:: Supplied passage ::
________________________________________
Moreover, in FIG. 10, the intrinsic diode of Y ER DN switch rectifies the current flowing from the capacitor Cs towards the panel Cp via Y ER DN switch. Therefore, the device number and the cost can be reduced without any additional diode for rectifying current. Moreover, when Y ER DN switch is a field effect transistor FET device, a diode is inserted between the drain and source for rectifying current.

In the sixth period T6 of the FIG. 5, as shown in FIG. 11, when Z SUS UP switch is turned on and the waveform maintains the sustain voltage Vs, Z ER UP switch is turned off. All the other switches except Z SUS UP switch and Y SUS DN switch are turned off. Accordingly, the voltage of the panel becomes the sustain voltage Vs. That is, when the fifth period T5 is finished, at the moment when the voltage of the panel becomes a maximum due to the LC resonance, the sustain voltage Vs is applied to the panel Cp. The sustain voltage Vs means the voltage for maintaining the discharge of the discharge cell in the sustain period.

Thereafter, as shown in FIG. 12, in the seventh period T7 of FIG. 5, the ER DN switch is turned on, while all the other switches except ER DN switch and Y SUS DN switch are turned off. Accordingly, while the energy stored in the panel Cp is discharged to the capacitor Cs through the sustain electrode Z, the energy is collected and the voltage of the panel falls. In this case, in the plasma display apparatus according to the present invention, the number of devices can be reduced by commonly using the ER DN switch in the scan electrode Y and sustain electrode Z.

Moreover, in FIG. 12, the intrinsic diode of Z ER UP switch rectifies the current flowing from the panel Cp towards the capacitor Cs via Z ER UP switch. Therefore, the device number and the cost can be reduced without any additional diode for rectifying current. Moreover, when Z ER UP switch is a field effect transistor FET device, a diode is inserted between the drain and source for rectifying current.

Thereafter, the 0 period T0 of FIG. 5 of the idle period is initiated before driving the scan electrode Y again. As shown in FIG. 13, in the 0 period, Z SUS DN switch is turned on and Y SUS DN switch maintains the turn on till the latter part of the 0 period. Moreover, all the other switches except Y SUS DN switch and Z SUS DN switch are turned off. Accordingly, the voltage of the panel is levelled with GND. That is, the voltage of both ends of the panel is set to maintain GND from the moment in which the seventh period T7 is finished to the 0 period T0. Thus, there are an idle period between the scan electrode Y driving and the sustain electrode Z driving so that an reciprocal interference between the electrodes can be reduced.

Moreover, in the driving method of the plasma display apparatus according to the present invention, preferably the diode D1, D2 shown in FIG. 13 play the role of maintaining the sustain voltage level Vs. That is, they control the overpotential due to the counter electromotive force generated by suddenly changing the direction of the current flowing in the inductor L, maintaining the sustain voltage level Vs. Thus, it is capable of improving the stability of the circuit operation.

The plasma display apparatus of the present invention described in the above can be applied to the driver circuit where the scan electrode Y and sustain electrode Z are united.

Moreover, it has the effect that the number of circuit elements are drastically reduced by using a common circuit element in the scan electrode Y and sustain electrode Z, the manufacturing cost is saved.

In addition, without any additional device for rectifying action, the excess current can be blocked through the intrinsic diode of the switch element. As a result, the element number is reduced, improving the stability of the circuit operation.
________________________________________
:: To be done ::
1. Rewrite everything in the plasma display passage from "Moreover, in the" down to "Z are united.", switching "inductor L" to "coil L".
2. Carry on writing the plasma display passage, starting after its last sentence.

:: Material supplied ::
________________________________________
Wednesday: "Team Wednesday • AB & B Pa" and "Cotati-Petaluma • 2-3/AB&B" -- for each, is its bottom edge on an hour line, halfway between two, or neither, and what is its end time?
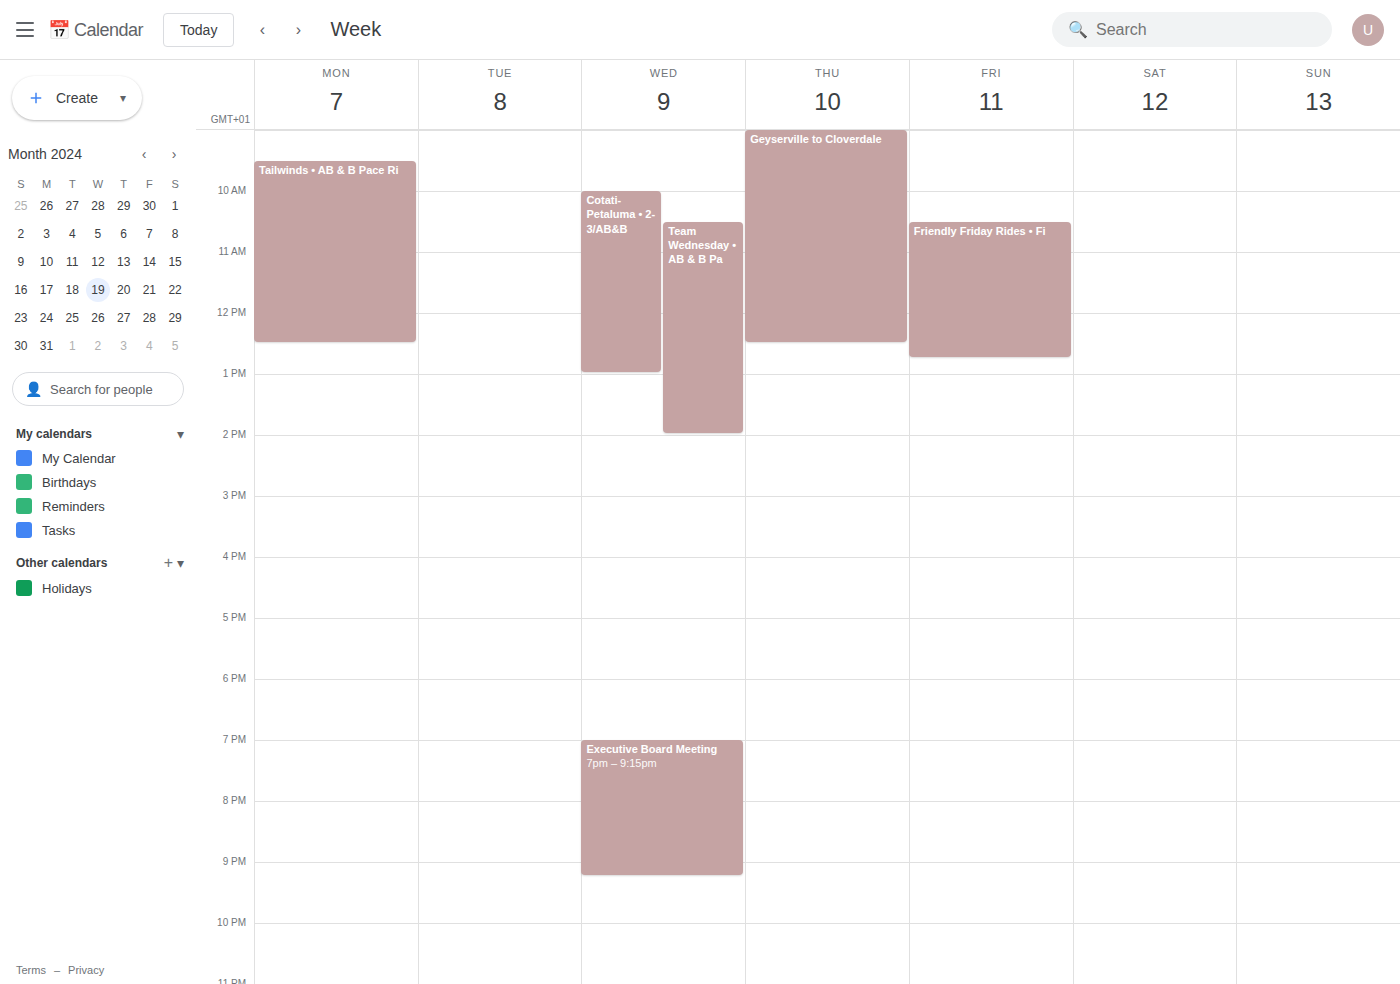
"Team Wednesday • AB & B Pa": 2:00 PM, exactly on the 2 PM line. "Cotati-Petaluma • 2-3/AB&B": 1:00 PM, exactly on the 1 PM line."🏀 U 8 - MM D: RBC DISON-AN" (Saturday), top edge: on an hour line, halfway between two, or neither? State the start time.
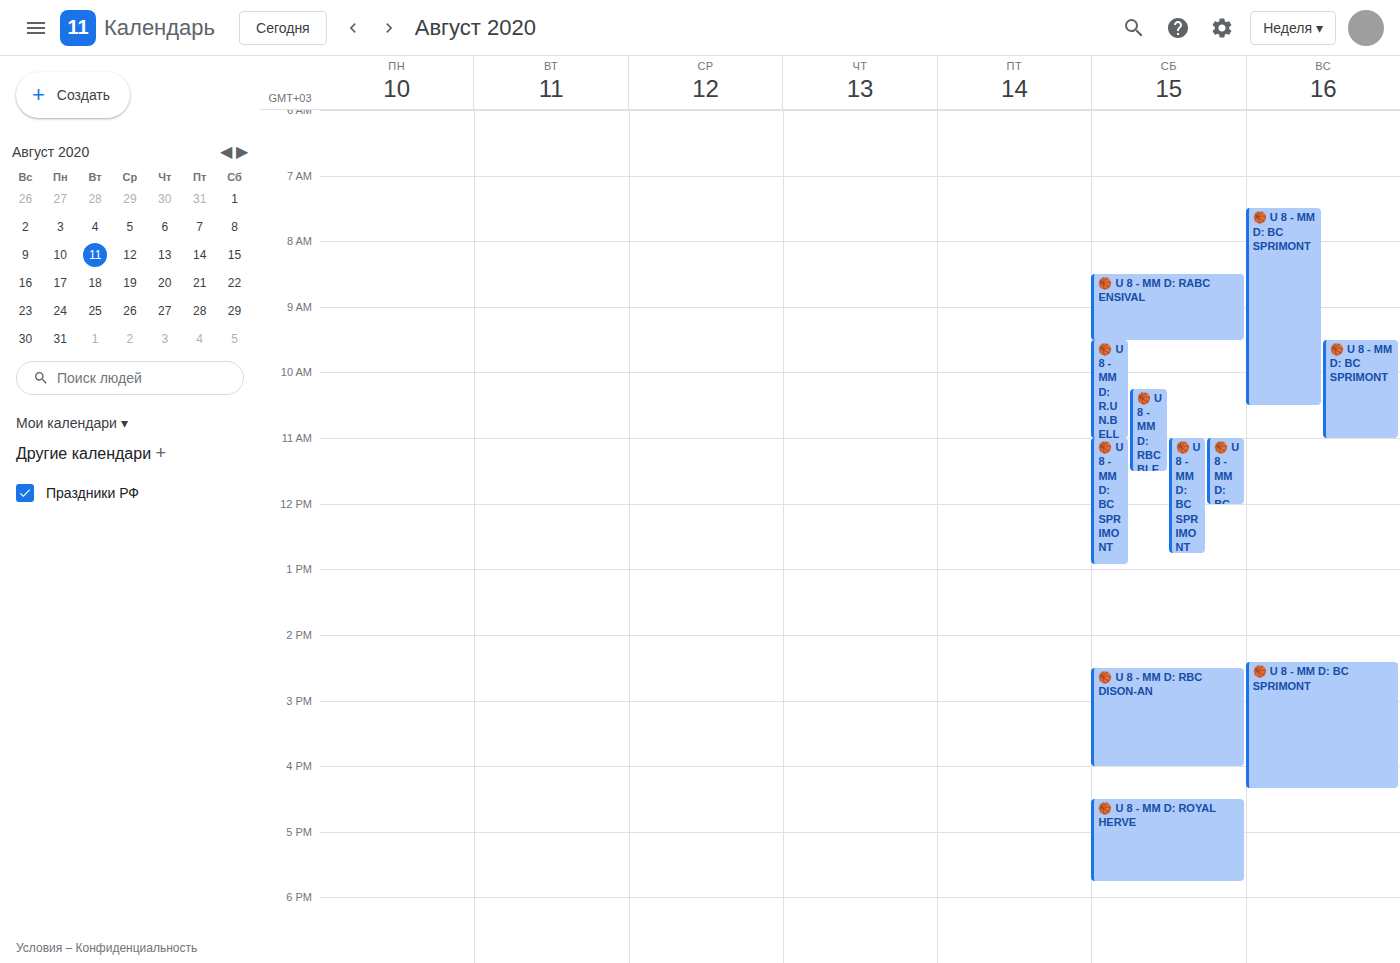
2:30 PM -- halfway between the 2 PM and 3 PM lines.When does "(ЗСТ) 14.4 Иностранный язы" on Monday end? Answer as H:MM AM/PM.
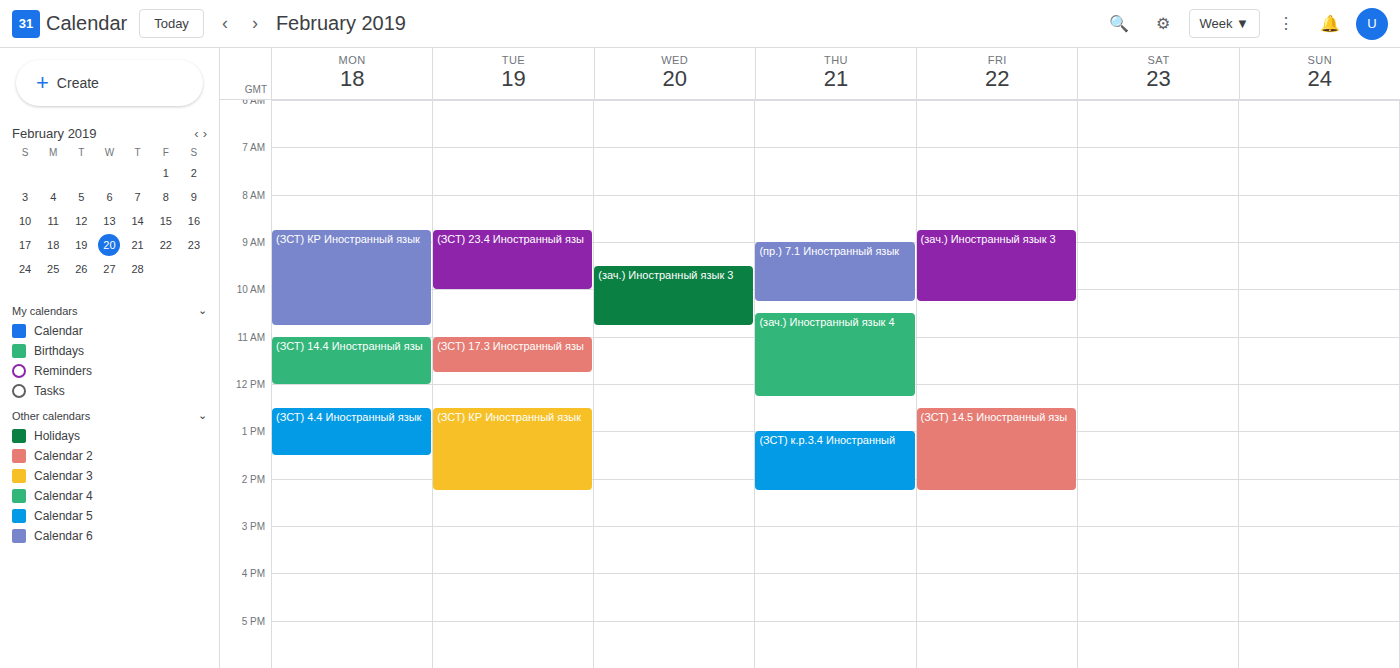
12:00 PMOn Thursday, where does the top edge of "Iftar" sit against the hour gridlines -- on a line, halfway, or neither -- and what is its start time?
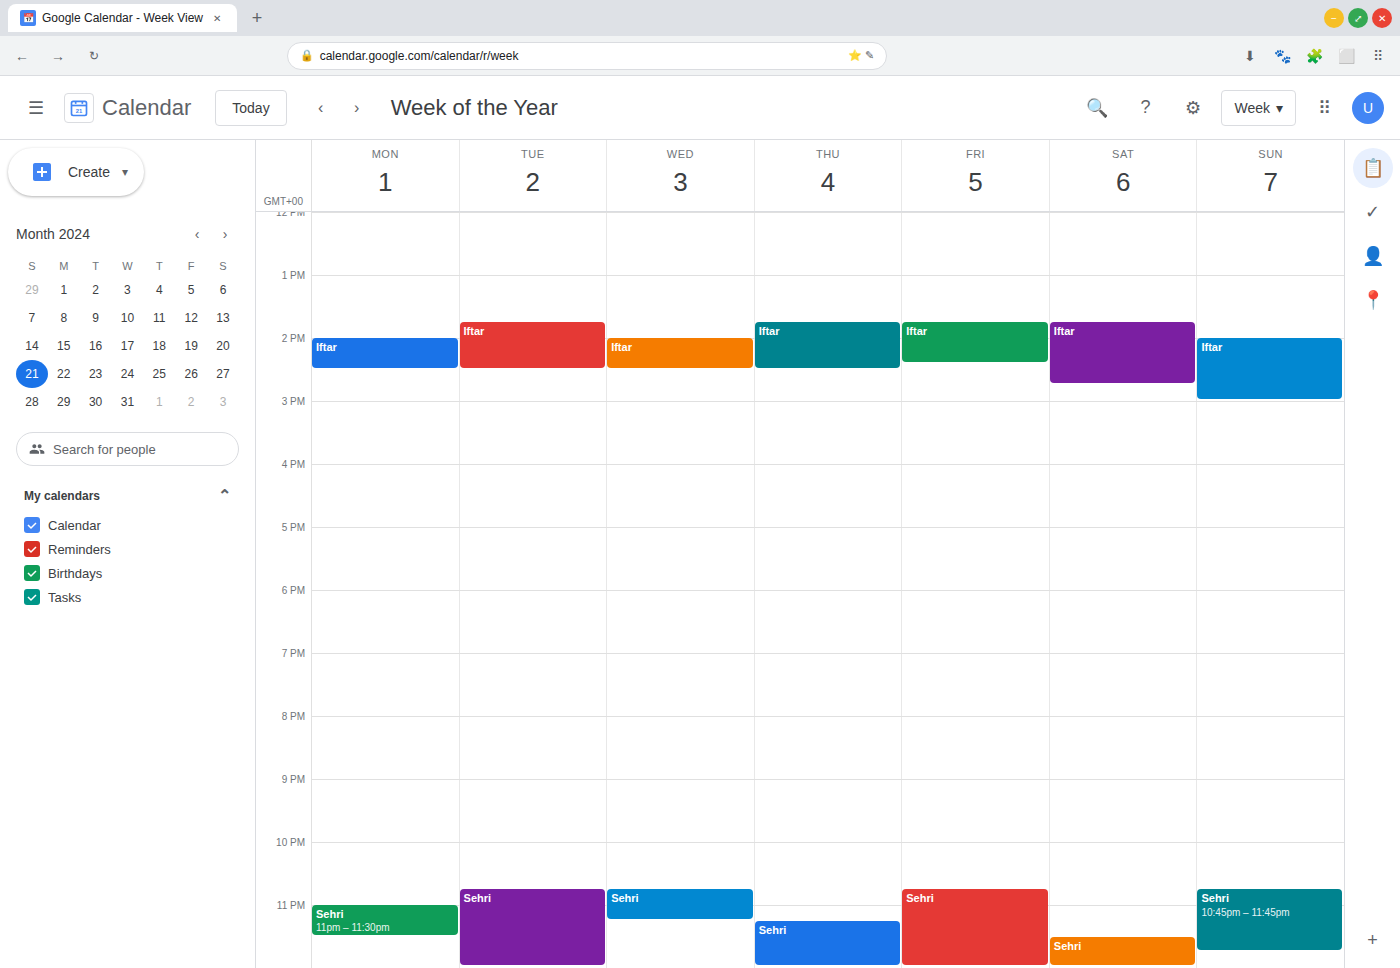
1:45 PM -- neither: three quarters of the way from the 1 PM line to the 2 PM line.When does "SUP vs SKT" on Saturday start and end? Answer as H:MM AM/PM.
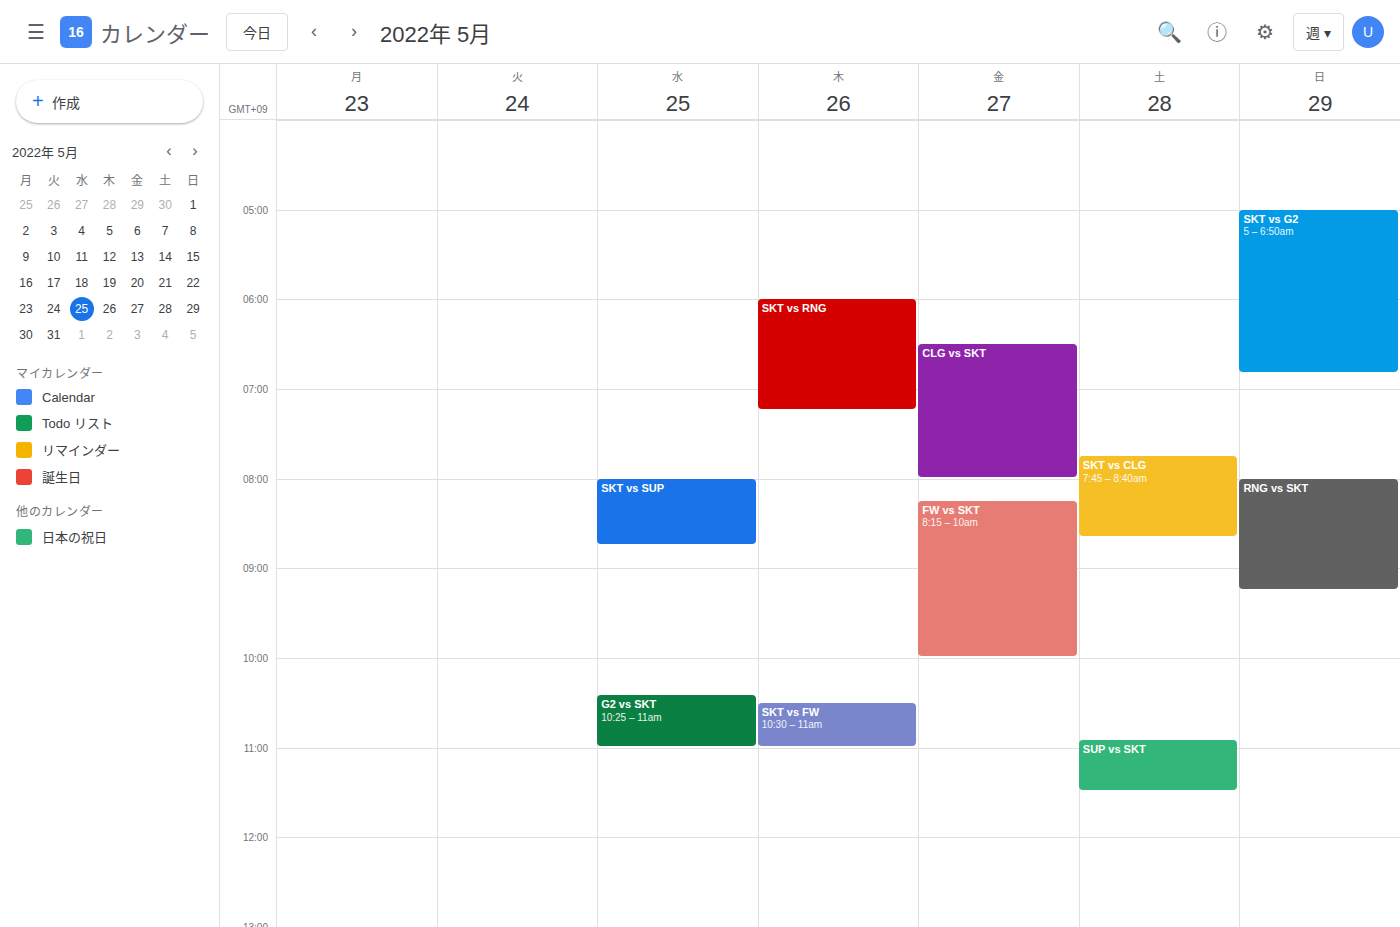
10:55 AM to 11:30 AMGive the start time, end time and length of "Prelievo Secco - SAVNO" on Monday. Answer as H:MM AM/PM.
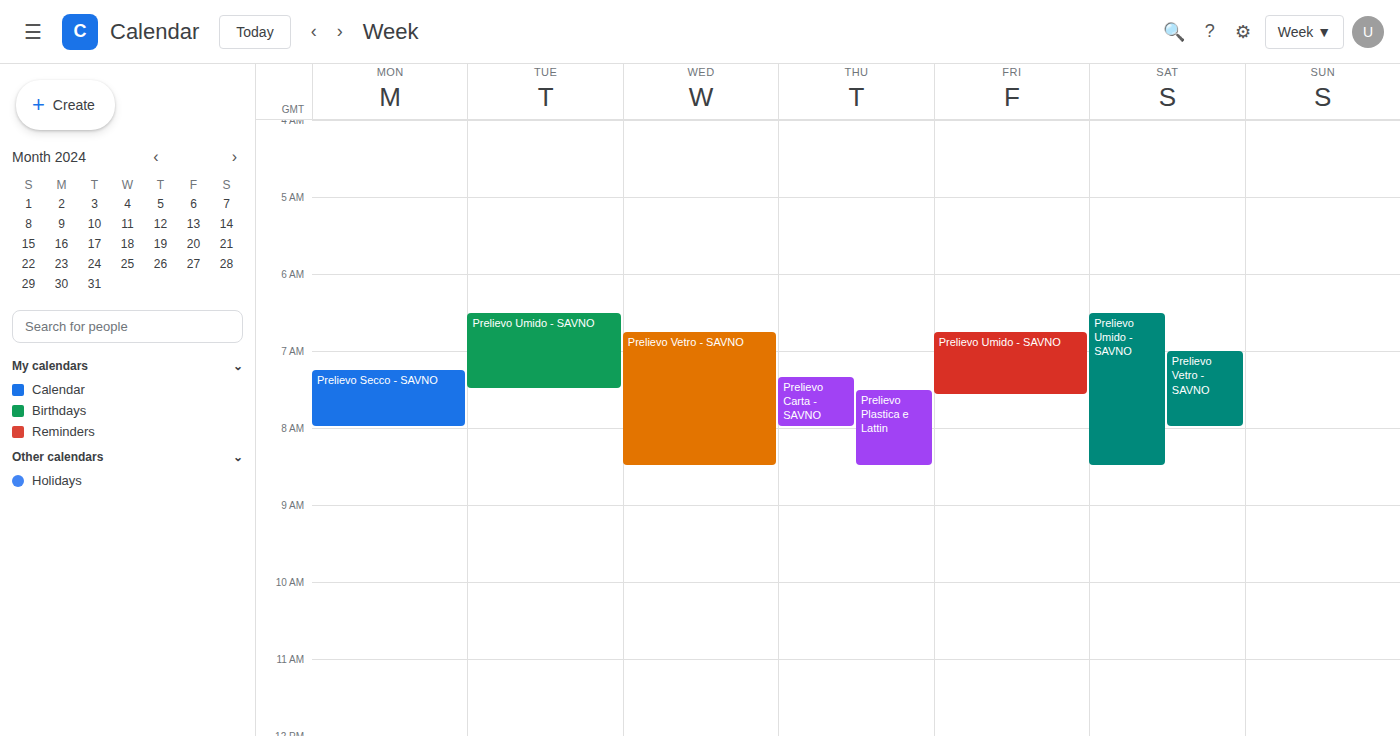
7:15 AM to 8:00 AM, 45 minutes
________________________________________
:: Written answers ::
1.
Moreover, in the driving method of the plasma display apparatus according to the present invention, preferably the diode D1, D2 shown in FIG. 13 play the role of maintaining the sustain voltage level Vs. That is, they control the overpotential due to the counter electromotive force generated by suddenly changing the direction of the current flowing in the coil L, maintaining the sustain voltage level Vs. Thus, it is capable of improving the stability of the circuit operation.

The plasma display apparatus of the present invention described in the above can be applied to the driver circuit where the scan electrode Y and sustain electrode Z are united.

2.
The invention being thus described, it will be obvious that the same may be varied in many ways. Such variations are not to be regarded as a departure from the spirit and scope of the invention, and all such modifications as would be obvious to one skilled in the art are intended to be included within the scope of the following claims.

Claims

1. A plasma display apparatus comprising:

a plasma display panel comprising a scan electrode and a sustain electrode; and

a driver for applying energy to the scan electrode and the sustain electrode through an energy recovery path.

2. The plasma display apparatus of claim 1,

wherein the driver comprises

a first energy supply controller connecting the energy recovery path to the scan electrode; and

a second energy supply controller connecting the energy recovery path to the sustain electrode.

3. The plasma display apparatus of claim 1,

wherein the energy recovery path comprises:

a common inductor for resonance to recover energy;

an energy recovery controller for switching to recover energy; and

a common capacitor for storing the recovered energy.

4. The plasma display apparatus of claim 1,

wherein the energy recovery path comprises an excess current breaker for maintaining a sustain voltage level when energy is applied to the panel.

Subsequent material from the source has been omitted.